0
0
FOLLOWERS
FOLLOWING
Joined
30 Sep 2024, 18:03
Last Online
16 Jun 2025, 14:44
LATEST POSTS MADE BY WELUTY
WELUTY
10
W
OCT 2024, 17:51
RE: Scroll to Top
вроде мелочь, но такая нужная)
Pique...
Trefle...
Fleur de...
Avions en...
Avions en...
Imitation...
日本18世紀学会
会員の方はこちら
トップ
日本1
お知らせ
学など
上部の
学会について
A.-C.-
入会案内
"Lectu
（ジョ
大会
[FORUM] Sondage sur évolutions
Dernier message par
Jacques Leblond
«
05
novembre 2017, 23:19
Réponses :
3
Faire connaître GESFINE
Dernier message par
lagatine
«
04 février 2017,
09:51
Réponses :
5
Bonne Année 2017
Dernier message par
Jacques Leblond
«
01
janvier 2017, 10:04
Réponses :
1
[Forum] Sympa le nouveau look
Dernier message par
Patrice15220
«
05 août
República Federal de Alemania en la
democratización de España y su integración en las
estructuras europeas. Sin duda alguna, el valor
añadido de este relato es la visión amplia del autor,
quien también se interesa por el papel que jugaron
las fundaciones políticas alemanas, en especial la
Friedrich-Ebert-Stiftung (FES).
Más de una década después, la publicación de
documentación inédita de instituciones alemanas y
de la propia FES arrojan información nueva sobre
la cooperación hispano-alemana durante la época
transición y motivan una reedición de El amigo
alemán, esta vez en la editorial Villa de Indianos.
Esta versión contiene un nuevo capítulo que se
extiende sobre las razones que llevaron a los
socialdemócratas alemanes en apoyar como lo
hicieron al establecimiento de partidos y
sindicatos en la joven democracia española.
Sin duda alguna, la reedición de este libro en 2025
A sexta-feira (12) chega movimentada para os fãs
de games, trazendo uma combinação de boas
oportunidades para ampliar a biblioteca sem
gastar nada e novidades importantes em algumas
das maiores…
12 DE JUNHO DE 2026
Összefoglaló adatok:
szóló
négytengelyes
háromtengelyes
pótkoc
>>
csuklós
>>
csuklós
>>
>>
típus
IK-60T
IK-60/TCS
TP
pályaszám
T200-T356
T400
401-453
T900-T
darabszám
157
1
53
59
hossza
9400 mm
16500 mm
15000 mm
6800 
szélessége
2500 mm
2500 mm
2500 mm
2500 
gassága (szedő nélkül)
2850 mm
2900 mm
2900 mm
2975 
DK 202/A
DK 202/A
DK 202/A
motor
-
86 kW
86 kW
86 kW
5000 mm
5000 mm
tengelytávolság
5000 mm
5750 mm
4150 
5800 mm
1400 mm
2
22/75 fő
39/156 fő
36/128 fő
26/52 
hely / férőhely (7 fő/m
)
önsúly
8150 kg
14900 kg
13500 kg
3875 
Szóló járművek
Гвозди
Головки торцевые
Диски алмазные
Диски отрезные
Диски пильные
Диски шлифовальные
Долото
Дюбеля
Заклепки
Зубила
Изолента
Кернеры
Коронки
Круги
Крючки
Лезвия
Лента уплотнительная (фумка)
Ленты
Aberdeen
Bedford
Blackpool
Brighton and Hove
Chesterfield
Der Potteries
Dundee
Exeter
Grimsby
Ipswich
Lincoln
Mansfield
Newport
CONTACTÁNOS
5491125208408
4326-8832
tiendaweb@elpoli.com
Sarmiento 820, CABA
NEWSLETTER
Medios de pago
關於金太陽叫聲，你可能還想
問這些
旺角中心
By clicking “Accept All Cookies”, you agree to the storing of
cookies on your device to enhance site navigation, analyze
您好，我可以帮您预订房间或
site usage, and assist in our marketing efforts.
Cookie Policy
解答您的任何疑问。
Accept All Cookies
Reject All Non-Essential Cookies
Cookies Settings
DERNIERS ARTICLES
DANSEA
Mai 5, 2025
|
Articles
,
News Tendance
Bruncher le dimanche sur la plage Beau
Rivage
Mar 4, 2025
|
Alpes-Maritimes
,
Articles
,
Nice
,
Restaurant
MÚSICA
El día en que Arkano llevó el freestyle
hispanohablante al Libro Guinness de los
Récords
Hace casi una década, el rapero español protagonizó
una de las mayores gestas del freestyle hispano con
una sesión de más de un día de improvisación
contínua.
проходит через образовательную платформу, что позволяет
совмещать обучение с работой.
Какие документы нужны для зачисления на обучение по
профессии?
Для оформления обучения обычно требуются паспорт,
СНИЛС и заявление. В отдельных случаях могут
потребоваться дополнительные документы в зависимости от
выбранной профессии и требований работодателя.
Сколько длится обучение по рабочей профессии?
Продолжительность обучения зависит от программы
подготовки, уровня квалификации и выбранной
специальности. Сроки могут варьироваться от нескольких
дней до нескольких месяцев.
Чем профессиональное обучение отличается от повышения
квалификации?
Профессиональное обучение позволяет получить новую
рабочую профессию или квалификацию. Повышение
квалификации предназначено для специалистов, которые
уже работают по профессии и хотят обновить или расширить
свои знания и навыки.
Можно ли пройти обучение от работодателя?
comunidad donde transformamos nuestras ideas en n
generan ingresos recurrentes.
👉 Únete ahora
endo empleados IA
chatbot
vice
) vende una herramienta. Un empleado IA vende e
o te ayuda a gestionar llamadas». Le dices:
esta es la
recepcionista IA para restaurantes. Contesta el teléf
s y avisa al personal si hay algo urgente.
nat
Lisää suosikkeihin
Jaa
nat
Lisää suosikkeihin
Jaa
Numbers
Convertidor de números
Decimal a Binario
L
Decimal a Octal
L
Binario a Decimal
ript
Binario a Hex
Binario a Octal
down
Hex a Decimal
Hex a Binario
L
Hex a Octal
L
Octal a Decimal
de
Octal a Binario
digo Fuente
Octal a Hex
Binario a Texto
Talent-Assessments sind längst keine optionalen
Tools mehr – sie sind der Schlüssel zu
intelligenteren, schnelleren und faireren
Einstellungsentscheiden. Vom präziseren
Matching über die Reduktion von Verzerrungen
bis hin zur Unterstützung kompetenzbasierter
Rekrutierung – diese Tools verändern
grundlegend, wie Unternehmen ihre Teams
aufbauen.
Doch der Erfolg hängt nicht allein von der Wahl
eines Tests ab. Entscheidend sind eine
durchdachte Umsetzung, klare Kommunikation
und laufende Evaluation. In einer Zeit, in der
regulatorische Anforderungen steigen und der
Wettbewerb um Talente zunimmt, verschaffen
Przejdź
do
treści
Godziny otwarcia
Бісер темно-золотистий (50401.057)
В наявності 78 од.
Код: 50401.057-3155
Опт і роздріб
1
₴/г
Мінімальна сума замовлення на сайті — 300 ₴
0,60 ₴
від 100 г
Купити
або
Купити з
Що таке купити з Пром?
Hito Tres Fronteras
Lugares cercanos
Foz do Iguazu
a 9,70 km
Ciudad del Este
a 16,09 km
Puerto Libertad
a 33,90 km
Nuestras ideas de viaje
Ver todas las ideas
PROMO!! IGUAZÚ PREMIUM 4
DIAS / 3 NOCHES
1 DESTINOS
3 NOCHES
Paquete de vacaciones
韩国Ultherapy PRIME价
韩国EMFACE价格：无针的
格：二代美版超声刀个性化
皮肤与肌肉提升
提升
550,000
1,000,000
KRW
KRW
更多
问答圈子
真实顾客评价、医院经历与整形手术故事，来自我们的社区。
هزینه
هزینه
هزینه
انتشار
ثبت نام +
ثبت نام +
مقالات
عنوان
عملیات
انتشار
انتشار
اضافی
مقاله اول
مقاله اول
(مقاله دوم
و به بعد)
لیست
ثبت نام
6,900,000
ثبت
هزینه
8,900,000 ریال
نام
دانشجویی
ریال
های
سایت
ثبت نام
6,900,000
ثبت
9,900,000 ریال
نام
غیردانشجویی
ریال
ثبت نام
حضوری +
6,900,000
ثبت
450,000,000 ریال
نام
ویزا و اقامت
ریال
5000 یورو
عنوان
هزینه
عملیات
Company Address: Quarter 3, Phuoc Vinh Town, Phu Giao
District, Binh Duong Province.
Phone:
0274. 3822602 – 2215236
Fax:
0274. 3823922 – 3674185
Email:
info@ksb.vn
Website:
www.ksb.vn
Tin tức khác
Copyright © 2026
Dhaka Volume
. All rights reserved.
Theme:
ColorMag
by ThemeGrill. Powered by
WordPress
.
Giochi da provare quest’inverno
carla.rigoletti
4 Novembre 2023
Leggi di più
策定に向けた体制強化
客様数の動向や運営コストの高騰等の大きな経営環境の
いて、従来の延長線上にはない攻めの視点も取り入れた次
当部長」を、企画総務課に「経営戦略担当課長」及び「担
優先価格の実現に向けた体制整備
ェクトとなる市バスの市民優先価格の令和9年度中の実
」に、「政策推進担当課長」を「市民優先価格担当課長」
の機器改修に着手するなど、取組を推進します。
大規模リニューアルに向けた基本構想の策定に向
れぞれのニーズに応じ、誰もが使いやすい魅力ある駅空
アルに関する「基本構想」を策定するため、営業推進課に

──────────

### Problem to work on
Lay out as a numbered list the lines above, beginning at the start of the records and continuing through the line containing "socialdemócratas alemanes en apoyar como lo". Omit any blank lines.

### Answer space
1. 0
2. 0
3. FOLLOWERS
4. FOLLOWING
5. Joined
6. 30 Sep 2024, 18:03
7. Last Online
8. 16 Jun 2025, 14:44
9. LATEST POSTS MADE BY WELUTY
10. WELUTY
11. 10
12. W
13. OCT 2024, 17:51
14. RE: Scroll to Top
15. вроде мелочь, но такая нужная)
16. Pique...
17. Trefle...
18. Fleur de...
19. Avions en...
20. Avions en...
21. Imitation...
22. 日本18世紀学会
23. 会員の方はこちら
24. トップ
25. 日本1
26. お知らせ
27. 学など
28. 上部の
29. 学会について
30. A.-C.-
31. 入会案内
32. "Lectu
33. （ジョ
34. 大会
35. [FORUM] Sondage sur évolutions
36. Dernier message par
37. Jacques Leblond
38. «
39. 05
40. novembre 2017, 23:19
41. Réponses :
42. 3
43. Faire connaître GESFINE
44. Dernier message par
45. lagatine
46. «
47. 04 février 2017,
48. 09:51
49. Réponses :
50. 5
51. Bonne Année 2017
52. Dernier message par
53. Jacques Leblond
54. «
55. 01
56. janvier 2017, 10:04
57. Réponses :
58. 1
59. [Forum] Sympa le nouveau look
60. Dernier message par
61. Patrice15220
62. «
63. 05 août
64. República Federal de Alemania en la
65. democratización de España y su integración en las
66. estructuras europeas. Sin duda alguna, el valor
67. añadido de este relato es la visión amplia del autor,
68. quien también se interesa por el papel que jugaron
69. las fundaciones políticas alemanas, en especial la
70. Friedrich-Ebert-Stiftung (FES).
71. Más de una década después, la publicación de
72. documentación inédita de instituciones alemanas y
73. de la propia FES arrojan información nueva sobre
74. la cooperación hispano-alemana durante la época
75. transición y motivan una reedición de El amigo
76. alemán, esta vez en la editorial Villa de Indianos.
77. Esta versión contiene un nuevo capítulo que se
78. extiende sobre las razones que llevaron a los
79. socialdemócratas alemanes en apoyar como lo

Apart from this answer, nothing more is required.